*Exercise prompt:* Only the lines below, from the one with "бления Наркотиков, А Также Важность" through the one with "Als je geen ervari", are to be written out, exactly.
____
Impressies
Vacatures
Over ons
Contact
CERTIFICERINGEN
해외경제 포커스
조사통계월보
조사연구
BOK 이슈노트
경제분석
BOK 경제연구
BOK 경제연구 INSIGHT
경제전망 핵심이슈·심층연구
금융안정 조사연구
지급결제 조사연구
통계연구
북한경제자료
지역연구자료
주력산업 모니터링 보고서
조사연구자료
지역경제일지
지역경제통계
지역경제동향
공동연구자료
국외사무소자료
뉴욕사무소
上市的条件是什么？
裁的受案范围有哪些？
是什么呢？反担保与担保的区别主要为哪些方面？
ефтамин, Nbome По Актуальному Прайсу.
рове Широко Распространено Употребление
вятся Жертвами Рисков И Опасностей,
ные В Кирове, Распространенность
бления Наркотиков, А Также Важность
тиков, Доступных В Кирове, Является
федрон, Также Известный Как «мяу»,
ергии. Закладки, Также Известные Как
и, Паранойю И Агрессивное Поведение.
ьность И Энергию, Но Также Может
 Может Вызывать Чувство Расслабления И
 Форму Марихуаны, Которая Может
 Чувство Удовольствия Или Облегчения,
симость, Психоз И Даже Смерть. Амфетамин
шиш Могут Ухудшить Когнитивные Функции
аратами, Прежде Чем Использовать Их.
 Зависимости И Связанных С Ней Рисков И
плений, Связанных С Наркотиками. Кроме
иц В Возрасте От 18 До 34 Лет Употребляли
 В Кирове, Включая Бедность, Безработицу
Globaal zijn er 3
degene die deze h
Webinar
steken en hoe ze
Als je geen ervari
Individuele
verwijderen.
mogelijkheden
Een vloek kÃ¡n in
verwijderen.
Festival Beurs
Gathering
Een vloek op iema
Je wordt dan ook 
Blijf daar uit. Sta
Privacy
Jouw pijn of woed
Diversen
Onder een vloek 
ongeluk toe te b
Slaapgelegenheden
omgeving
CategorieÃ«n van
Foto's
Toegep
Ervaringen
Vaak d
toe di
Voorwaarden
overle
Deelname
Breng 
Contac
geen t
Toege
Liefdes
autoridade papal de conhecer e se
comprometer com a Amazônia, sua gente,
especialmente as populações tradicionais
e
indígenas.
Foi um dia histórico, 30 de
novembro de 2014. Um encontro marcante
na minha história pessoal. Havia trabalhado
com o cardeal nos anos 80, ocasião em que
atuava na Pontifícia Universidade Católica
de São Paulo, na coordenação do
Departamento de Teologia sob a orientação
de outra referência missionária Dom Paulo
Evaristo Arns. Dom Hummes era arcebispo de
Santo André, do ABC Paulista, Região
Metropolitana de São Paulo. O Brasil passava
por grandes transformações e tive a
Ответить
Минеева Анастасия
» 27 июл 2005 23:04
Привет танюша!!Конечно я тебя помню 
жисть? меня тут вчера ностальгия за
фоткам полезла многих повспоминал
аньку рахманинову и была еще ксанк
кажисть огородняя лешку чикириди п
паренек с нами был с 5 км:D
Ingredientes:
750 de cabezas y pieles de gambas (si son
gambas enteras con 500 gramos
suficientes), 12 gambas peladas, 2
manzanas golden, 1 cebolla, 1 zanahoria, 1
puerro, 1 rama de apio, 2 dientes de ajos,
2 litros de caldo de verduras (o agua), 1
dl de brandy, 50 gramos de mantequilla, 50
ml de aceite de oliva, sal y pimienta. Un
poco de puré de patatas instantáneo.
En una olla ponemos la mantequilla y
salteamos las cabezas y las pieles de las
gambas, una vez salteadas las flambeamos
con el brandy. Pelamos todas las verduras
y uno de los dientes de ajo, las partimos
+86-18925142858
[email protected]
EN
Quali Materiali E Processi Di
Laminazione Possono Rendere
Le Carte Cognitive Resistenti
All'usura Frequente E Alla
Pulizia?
____
*Response for this exercise:*
бления Наркотиков, А Также Важность
тиков, Доступных В Кирове, Является
федрон, Также Известный Как «мяу»,
ергии. Закладки, Также Известные Как
и, Паранойю И Агрессивное Поведение.
ьность И Энергию, Но Также Может
 Может Вызывать Чувство Расслабления И
 Форму Марихуаны, Которая Может
 Чувство Удовольствия Или Облегчения,
симость, Психоз И Даже Смерть. Амфетамин
шиш Могут Ухудшить Когнитивные Функции
аратами, Прежде Чем Использовать Их.
 Зависимости И Связанных С Ней Рисков И
плений, Связанных С Наркотиками. Кроме
иц В Возрасте От 18 До 34 Лет Употребляли
 В Кирове, Включая Бедность, Безработицу
Globaal zijn er 3
degene die deze h
Webinar
steken en hoe ze
Als je geen ervari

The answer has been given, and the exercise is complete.